Traceback (most recent call last):
File "/home/adminprod/agdc-develop/agdc/ingest/wofs.py", line 97, in
agdc.ingest.run_ingest(WofsIngester)
File "/home/adminprod/agdc-develop/agdc/ingest/_core.py", line 586, in run_ingest
ingester.ingest(ingester.args.source_dir)
File "/home/adminprod/agdc-develop/agdc/ingest/_core.py", line 186, in ingest
self.ingest_individual_dataset(dataset_path)
File "/home/adminprod/agdc-develop/agdc/ingest/core.py", line 207, in ingest_individual_dataset
self.tile(dataset_record, dataset)
File "/home/adminprod/agdc-develop/agdc/ingest/pretiled.py", line 312, in tile
dataset_record.store_tiles([tile_contents])
File "/home/adminprod/agdc-develop/agdc/ingest/dataset_record.py", line 238, in store_tiles
return [self.create_tile_record(tile_contents) for tile_contents in tile_list]
File "/home/adminprod/agdc-develop/agdc/ingest/dataset_record.py", line 320, in create_tile_record
size_mb=tile_contents.get_output_size_mb(),
File "/home/adminprod/agdc-develop/agdc/ingest/tile_contents.py", line 174, in get_output_size_mb
return get_file_size_mb(path)
File "/home/adminprod/agdc-develop/agdc/cube_util.py", line 109, in get_file_size_mb
return os.path.getsize(path) // (1024 * 1024)
File "/usr/lib/python2.7/genericpath.py", line 49, in getsize
return os.stat(filename).st_size
OSError: [Errno 2] No such file or directory: '/home/adminprod/data1/rs0/tiles/wofs/LS7_ETM_WATER_115-035_2011-02-27T01-59-34.560472.tif'
2015-08-04 11:56:02,352 agdc.ingest.core ERROR Unexpected error during path '/home/adminprod/data1/rs0/tiles/wofs/LS7_ETM_WATER_115-035_2011-02-27T01-59-34.560472.tif'
After some investigation, I think the issue is due to the fact the data file is removed in the '__commit' function of the 'collection.py' module: i.e.
# Remove tile files just after the commit, to avoid removing
# tile files when the deletion of a tile record has been rolled
# back.
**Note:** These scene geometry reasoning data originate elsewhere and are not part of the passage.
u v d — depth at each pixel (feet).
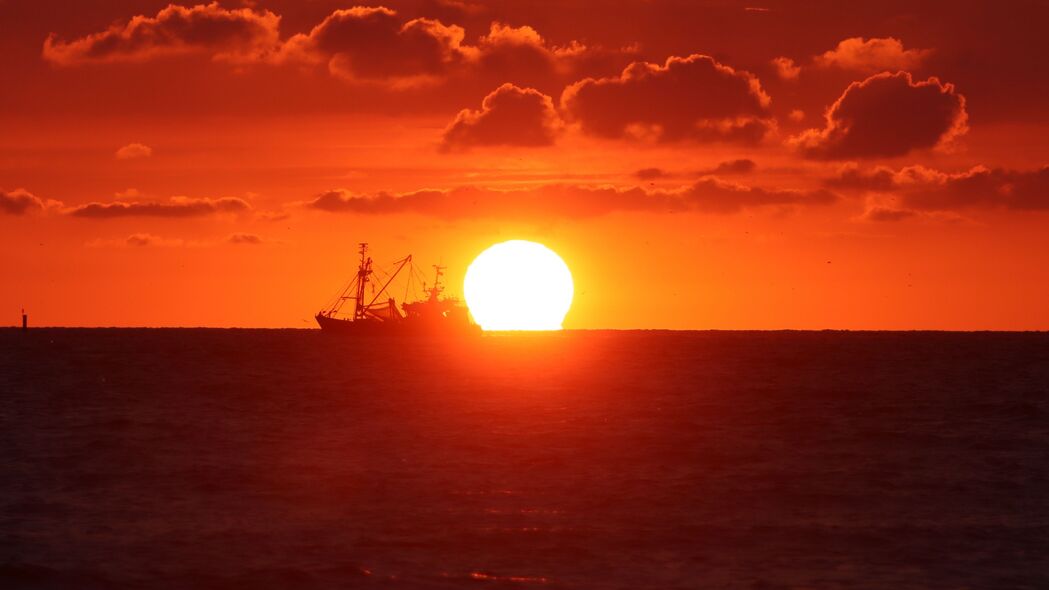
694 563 582.76
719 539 633.20
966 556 599.98
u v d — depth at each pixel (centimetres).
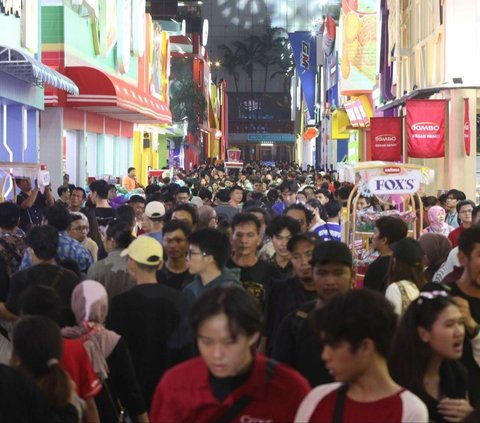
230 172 6009
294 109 12762
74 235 1284
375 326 470
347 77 5031
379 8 4225
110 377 775
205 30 10175
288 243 854
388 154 3088
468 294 767
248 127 14838
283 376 509
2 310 945
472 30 2866
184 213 1357
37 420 524
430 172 1639
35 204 2148
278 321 848
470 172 2894
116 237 1022
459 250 775
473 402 707
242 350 487
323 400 482
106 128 4341
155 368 846
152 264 857
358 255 1522
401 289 799
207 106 8938
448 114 2914
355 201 1603
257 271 1003
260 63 14750
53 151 3338
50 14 3325
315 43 8981
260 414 502
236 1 14725
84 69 3359
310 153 10444
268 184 4131
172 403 512
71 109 3556
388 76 4062
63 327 812
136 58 4903
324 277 710
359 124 5203
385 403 473
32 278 895
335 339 471
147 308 846
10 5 2556
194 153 8481
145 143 5797
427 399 583
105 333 768
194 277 973
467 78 2864
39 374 570
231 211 1978
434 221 1609
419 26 3403
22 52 2362
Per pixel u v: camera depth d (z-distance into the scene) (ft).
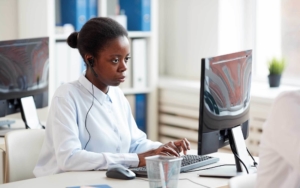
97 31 7.99
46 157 8.34
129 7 15.56
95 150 8.20
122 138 8.50
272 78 13.92
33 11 13.62
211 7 14.92
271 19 14.49
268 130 5.96
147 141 9.00
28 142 9.25
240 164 7.85
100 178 7.41
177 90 14.88
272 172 6.02
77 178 7.41
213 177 7.57
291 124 5.72
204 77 7.30
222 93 7.62
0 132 11.00
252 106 13.04
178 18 16.10
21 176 9.12
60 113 7.95
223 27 14.79
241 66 8.07
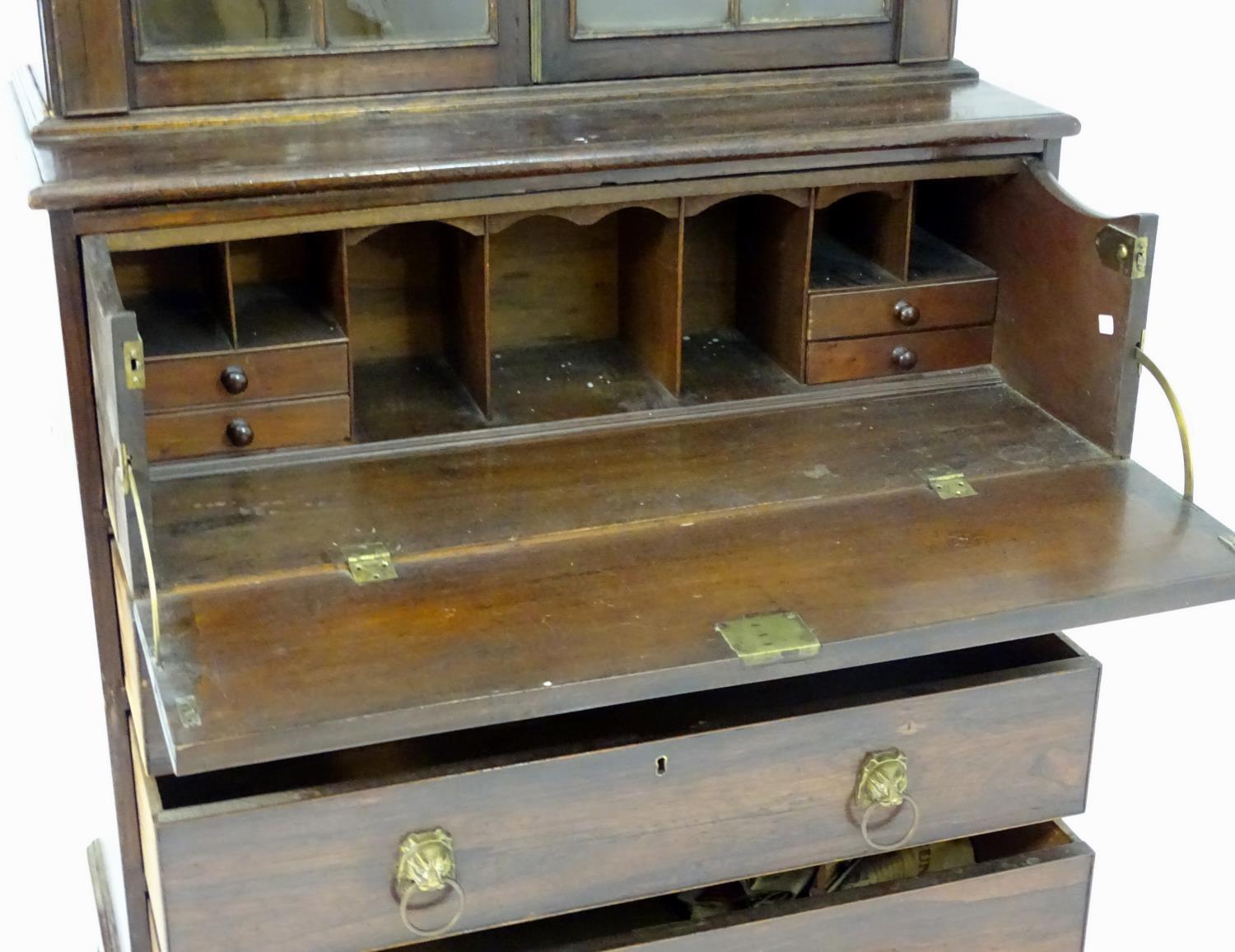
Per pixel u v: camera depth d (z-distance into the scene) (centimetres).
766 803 227
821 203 254
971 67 276
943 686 232
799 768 227
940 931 245
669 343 257
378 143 233
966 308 269
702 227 276
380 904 213
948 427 258
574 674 199
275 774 236
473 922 218
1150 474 246
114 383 199
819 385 265
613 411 255
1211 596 224
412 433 246
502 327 272
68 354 221
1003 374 271
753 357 274
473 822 213
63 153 226
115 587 234
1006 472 246
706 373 268
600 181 237
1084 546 228
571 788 215
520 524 229
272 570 216
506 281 270
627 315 272
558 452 246
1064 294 255
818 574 220
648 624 209
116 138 232
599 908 253
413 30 247
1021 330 266
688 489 238
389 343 266
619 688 199
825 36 268
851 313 262
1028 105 262
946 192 278
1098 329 249
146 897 258
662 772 219
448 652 202
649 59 260
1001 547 227
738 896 253
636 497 236
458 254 252
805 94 265
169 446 233
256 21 239
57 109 232
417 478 238
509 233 267
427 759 238
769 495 238
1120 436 249
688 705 248
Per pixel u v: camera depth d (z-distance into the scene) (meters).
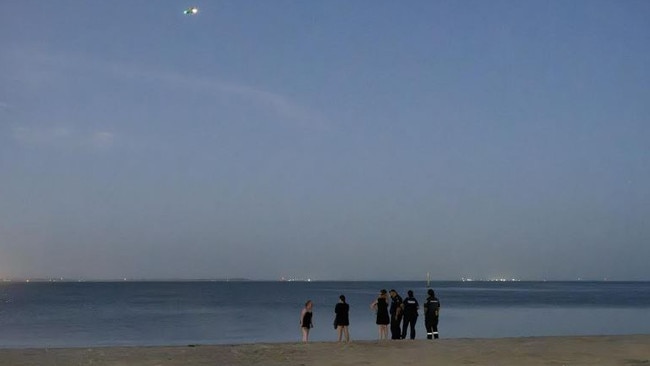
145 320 59.03
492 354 17.55
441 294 168.50
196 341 37.41
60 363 16.12
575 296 146.50
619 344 19.52
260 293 186.38
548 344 19.50
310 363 16.22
Again, tile files without records are possible if there
# is an exception or crash just after the commit.
#
# The tile remove list is filtered against the tile create list
# to avoid removing a file that has just been re-created. It is
# a bad idea to overwrite a tile file in this way (in a single
# transaction), because it will be overwritten just before the
# commit (above) and the wrong file will be in place if the
# transaction is rolled back.
tile_create_set = {t.get_output_path()
for t in self.tile_create_list}
for tile_pathname in self.tile_remove_list:
if tile_pathname not in tile_create_set:
if os.path.isfile(tile_pathname):
os.remove(tile_pathname)
To be able to ingest again the updated data source files, I have comment the 'os.remove' instruction above.
Note if the data source have not been updated (i.e. data of the source file = date of the database dataset), there is no issue.
Note If I run again the ingestion, the issue doesn't occur always on the same file: sometimes on the first file, sometimes on the nth file.